Beyond the polynomial method: Kakeya sets over finite rings and high dimensional variants

Abstract

A Kakeya Set in F_q^n is a set that contains a line in every direction. It has been known for over a decade that such sets must be large. This goes back to Dvir's proof of the finite field Kakeya conjecture as posed by Wolff. Dvir's proof uses the polynomial method to solve this problem. The problem over finite fields also has applications in psuedorandomness and is crucially used in the construction of currently state-of-the-art seeded mergers and extractors. Wolff's motivation was to pose a possibly simpler problem whose resolution might help with solving the notoriously difficult Euclidean Kakeya conjecture. The Euclidean Kakeya problem also has many connections with analysis, PDEs, and combinatorics. This thesis will look at two generalizations of the finite field Kakeya problem. One where F_q is replaced by the ring Z/NZ and another where we look at higher dimensional analogues of this problem. In both cases, the polynomial method does not work - as over Z/NZ polynomials do not represent all functions and in the other case a degree d polynomial can have much larger than d roots over a higher dimensional affine flat.
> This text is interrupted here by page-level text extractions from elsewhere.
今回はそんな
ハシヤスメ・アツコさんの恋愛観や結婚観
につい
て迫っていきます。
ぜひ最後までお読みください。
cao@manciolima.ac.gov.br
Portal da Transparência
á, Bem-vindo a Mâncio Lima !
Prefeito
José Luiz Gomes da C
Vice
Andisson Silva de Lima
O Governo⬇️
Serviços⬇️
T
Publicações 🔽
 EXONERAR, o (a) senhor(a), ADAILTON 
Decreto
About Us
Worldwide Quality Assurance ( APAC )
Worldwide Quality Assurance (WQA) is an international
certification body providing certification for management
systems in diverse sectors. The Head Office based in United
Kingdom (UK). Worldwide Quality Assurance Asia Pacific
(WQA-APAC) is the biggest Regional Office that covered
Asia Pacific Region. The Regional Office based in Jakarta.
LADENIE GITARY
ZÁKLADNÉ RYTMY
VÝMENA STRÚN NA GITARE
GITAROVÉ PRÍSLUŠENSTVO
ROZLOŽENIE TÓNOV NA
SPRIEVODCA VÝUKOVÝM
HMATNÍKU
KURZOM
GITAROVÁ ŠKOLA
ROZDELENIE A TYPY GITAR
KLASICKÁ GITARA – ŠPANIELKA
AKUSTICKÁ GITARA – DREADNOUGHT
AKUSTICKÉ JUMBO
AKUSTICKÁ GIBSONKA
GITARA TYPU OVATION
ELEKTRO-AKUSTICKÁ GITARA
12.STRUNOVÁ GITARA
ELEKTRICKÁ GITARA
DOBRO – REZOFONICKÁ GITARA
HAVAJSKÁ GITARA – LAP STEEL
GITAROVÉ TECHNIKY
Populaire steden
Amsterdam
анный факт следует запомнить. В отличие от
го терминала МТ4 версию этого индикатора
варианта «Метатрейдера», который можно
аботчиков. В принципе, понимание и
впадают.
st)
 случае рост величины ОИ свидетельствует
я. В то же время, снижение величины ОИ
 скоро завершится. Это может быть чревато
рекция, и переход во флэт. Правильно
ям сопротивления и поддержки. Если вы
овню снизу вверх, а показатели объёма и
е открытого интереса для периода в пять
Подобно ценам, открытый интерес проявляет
We will cover a series of results that solve these problems by extending and in some cases going beyond the polynomial method. We will also cover recent applications of the higher dimensional Kakeya problem to give a tight analysis of the behaviour of linear hashes. At a high level, we show that if we pick subspaces of large enough dimension in comparison to the size of a set then for a large fraction of them their every shift intersects with the set in close to the expected number of points.